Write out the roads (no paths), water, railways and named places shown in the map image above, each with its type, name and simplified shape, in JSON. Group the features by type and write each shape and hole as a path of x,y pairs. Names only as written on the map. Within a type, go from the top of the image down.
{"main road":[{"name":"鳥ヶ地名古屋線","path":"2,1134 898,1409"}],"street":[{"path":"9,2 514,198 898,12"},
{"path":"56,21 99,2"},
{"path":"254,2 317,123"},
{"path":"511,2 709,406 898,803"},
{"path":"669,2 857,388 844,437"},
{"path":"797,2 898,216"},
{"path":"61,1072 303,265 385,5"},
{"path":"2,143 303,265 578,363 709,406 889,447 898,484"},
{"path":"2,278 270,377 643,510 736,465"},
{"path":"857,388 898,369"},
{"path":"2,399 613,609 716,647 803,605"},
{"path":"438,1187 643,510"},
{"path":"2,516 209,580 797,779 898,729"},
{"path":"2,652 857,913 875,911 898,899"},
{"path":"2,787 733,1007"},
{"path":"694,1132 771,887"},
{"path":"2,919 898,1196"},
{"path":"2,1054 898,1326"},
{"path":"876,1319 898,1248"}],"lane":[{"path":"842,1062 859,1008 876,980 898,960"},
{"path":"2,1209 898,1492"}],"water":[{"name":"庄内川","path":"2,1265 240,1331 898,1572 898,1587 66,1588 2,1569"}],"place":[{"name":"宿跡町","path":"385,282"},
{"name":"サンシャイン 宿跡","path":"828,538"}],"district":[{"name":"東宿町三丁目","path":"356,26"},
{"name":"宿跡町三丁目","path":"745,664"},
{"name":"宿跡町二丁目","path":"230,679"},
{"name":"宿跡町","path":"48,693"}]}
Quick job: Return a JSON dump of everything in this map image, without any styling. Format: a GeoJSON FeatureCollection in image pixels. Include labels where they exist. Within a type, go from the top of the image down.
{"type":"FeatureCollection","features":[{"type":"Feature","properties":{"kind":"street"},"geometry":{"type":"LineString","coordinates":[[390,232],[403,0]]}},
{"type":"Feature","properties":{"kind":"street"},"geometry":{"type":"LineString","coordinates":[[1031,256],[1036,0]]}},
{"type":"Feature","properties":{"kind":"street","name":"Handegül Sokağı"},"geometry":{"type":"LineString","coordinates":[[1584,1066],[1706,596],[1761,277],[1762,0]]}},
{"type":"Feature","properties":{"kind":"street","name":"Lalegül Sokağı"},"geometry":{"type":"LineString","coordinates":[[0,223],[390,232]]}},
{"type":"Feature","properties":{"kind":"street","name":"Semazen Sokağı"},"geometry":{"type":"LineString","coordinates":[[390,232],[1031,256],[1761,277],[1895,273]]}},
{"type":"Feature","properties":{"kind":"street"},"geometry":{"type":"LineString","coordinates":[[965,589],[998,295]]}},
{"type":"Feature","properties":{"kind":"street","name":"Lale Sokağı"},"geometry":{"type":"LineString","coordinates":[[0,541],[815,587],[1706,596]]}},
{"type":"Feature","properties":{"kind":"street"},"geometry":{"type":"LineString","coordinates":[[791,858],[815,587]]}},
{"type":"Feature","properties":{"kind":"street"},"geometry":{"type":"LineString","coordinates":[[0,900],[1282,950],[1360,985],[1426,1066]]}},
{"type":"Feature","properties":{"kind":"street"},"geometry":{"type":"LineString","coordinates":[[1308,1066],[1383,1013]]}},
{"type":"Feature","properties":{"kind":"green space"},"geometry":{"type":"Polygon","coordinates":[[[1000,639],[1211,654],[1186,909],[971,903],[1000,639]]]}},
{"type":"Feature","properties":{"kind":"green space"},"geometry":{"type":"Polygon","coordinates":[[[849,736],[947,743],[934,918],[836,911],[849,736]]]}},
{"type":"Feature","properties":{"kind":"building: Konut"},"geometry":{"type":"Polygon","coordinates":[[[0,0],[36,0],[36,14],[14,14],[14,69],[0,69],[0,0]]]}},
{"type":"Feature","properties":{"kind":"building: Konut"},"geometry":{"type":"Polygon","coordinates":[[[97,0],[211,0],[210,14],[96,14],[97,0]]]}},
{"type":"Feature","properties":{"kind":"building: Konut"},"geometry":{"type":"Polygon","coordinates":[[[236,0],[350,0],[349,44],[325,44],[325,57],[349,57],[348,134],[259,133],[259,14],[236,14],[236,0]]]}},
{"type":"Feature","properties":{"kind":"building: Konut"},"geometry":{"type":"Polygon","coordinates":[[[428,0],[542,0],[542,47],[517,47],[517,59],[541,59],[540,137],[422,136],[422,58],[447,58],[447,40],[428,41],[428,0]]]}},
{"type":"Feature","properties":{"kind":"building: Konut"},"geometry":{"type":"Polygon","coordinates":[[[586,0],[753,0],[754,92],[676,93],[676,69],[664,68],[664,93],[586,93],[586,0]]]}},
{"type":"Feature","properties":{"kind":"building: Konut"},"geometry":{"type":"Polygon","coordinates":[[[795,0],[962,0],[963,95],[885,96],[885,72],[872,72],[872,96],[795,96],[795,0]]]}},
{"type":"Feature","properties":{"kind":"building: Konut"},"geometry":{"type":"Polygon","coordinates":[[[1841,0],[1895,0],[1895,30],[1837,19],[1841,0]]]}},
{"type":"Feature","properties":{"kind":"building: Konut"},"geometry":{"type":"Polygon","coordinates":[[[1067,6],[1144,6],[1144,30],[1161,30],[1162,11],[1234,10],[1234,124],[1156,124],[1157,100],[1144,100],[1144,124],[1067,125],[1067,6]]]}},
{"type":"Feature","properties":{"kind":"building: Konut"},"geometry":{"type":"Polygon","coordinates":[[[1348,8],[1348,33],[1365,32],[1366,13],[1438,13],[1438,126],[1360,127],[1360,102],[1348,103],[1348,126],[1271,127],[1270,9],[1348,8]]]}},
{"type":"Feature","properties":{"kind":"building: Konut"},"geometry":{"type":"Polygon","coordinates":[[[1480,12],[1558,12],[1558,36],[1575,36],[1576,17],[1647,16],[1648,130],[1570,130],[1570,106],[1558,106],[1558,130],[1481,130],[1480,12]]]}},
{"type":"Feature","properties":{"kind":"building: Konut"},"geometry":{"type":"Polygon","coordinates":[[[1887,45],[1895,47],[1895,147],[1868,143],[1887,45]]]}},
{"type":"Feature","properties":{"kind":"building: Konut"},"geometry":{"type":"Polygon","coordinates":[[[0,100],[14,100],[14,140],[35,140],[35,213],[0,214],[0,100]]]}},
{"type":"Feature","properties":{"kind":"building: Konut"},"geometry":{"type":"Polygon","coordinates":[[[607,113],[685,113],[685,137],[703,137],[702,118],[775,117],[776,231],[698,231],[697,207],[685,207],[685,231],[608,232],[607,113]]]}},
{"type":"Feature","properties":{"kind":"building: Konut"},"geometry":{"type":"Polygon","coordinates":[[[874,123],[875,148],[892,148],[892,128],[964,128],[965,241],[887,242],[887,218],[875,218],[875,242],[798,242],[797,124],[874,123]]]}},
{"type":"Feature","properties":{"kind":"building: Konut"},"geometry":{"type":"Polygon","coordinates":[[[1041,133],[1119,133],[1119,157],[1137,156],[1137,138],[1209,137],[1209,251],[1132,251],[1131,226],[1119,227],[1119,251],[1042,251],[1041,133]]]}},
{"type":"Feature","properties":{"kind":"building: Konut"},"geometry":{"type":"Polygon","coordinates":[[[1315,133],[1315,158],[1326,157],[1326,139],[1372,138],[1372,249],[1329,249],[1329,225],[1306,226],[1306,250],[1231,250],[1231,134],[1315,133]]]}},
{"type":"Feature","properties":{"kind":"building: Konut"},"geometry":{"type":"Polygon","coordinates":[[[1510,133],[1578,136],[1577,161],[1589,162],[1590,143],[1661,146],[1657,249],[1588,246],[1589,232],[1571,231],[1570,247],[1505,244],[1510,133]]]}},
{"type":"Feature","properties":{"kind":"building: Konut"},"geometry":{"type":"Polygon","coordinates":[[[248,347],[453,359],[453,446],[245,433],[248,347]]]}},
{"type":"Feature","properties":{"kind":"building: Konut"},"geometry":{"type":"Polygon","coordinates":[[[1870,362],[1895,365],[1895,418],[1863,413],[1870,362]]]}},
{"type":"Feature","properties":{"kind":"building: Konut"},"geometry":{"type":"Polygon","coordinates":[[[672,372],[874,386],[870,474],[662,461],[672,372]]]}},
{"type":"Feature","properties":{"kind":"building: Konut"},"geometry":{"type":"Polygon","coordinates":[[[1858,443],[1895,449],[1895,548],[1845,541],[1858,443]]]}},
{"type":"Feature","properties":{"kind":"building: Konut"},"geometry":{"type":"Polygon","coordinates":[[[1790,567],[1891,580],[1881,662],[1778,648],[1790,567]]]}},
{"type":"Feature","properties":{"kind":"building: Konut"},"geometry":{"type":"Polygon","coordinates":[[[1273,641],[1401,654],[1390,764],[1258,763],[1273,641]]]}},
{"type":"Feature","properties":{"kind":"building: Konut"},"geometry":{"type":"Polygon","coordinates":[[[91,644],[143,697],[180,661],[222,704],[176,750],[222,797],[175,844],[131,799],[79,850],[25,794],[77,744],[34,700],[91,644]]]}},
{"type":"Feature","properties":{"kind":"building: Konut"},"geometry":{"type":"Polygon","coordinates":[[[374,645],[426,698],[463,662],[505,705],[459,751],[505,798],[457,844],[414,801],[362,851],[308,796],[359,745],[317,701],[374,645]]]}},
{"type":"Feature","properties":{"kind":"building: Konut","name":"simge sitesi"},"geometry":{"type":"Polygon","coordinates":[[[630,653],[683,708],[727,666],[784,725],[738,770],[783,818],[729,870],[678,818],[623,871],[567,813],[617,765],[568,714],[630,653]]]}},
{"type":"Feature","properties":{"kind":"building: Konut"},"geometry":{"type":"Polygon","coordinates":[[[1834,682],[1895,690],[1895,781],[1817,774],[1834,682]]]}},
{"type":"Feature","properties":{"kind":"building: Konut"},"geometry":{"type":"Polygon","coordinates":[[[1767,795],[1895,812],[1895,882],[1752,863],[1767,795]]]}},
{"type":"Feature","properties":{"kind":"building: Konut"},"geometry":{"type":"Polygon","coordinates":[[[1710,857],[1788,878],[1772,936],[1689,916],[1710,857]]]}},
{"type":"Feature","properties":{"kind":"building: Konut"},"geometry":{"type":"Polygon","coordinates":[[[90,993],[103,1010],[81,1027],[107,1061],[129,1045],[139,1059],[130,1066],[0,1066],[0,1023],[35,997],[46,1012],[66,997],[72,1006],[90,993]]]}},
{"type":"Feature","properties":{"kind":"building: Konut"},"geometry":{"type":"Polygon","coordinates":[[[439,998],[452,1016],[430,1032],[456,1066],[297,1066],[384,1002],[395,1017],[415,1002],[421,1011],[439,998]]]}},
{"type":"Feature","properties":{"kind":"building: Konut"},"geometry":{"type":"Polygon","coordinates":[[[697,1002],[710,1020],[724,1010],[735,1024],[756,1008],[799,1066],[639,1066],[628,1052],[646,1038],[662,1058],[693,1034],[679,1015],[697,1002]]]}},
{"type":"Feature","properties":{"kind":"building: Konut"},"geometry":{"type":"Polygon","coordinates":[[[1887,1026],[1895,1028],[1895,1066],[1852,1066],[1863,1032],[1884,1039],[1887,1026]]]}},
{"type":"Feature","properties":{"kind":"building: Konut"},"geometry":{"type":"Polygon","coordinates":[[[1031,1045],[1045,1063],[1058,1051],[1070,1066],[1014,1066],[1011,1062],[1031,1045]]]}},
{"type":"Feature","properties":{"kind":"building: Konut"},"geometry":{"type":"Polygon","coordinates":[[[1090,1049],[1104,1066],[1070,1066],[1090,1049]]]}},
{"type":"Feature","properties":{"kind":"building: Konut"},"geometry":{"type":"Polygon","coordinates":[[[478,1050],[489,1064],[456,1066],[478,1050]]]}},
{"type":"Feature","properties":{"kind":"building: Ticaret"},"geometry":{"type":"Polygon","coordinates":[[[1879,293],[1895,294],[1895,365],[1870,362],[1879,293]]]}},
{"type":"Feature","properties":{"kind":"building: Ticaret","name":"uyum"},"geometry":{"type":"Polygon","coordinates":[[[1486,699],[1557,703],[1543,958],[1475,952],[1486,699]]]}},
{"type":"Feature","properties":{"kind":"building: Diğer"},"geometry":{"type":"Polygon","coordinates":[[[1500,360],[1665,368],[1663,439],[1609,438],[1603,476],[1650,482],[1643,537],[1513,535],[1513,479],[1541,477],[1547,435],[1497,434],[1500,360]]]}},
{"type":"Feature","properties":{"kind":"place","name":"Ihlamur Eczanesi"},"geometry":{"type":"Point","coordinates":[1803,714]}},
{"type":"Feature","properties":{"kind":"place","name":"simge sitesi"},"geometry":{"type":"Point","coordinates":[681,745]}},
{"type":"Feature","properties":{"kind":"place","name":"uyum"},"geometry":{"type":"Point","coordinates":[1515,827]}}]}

THE TASK. Work out how many lines in the entries hold the string "green". Your answer should consist solely of that number.

TASK RESULT. 2